Now I guess what I'm wondering is: the fact that it's entirely a depiction of sex, does that make it without worth or merely limited in scope? I would tend to think the latter myself, considering how popular and frequent depictions of murder are. Including in my work, naturally. Though in my work one generally sees more sex and violence is more implied even though it's central and the sex isn't exactly. But if death, violence and gore are OK, why not one of the things that makes LIFE worthwhile? And I rather like the diceyness of the fact it wasn't made up--you can see the interesting dilemma: if it IS made up it's unrealistic and silly and even sexist, yadda yadda yadda; if it's true it's considered something you shouldn't be depicting, and yet why is that?

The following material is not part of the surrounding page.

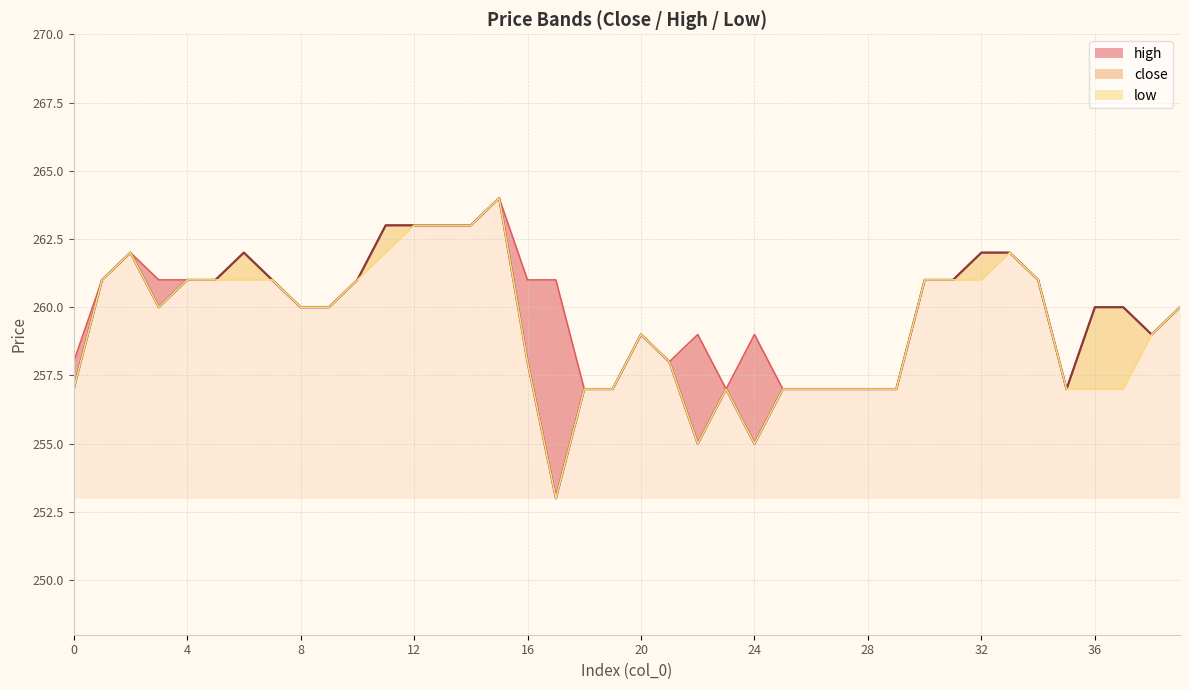

What is the value of the low point at the 35th from the left?

261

I guess you can see I consider it entirely valid in theory, even though I also consider it mainly an entertainment genre--but that could only be the limitation of my own imagination, not the actual potential. When it's done as hackwork, sure, I can see the point, but hackwork is depressing no matter WHAT genre it's in. As is braggadocio. October Surprise, incidentally, is not at all either--though, like I said, it ain't one of those self-loathing autobio things either, which have the hypocrisy of allowing the creator to depict their masturbatory fantasies while making it "OK" because they're miserable--a strange mode of thinking to me.

But it's weird--it's all silent and looking at it now it's, frighteningly, one of the prettiest-looking things I think I've done. I want to do more silent work too.

I think one thing I've learned is I need to perhaps try to do more stuff where I make it up as I go along and drop scripts altogether. But in any event, this is what I'll be drawing for a while, but new Big Huge Projects are in the works behind the scenes. You may begin waiting with bated breath.

I know I'm thrilled to be working with Eros; besides that they're part of Fantagraphics Books, who in my opinion are the best comics publishers in America(for Acme Novelty Library and Eightball alone, but so much more), this is a first for me. I've published myself for six years, and have been published in print in Legal Action Comics and online at Spark-Online.com (not now, but a couple of years ago, a strip called Slash & Burn, examples of which you can see on my site). I've been "officially" published before, and even profiled in Wizard.

But this is the first time I'm being paid. So excuse me but--YIPPEE!

God, am I a geek.

Anyway: if you're over 18, do check out these comics this summer. They'll be truly great trash, I promise.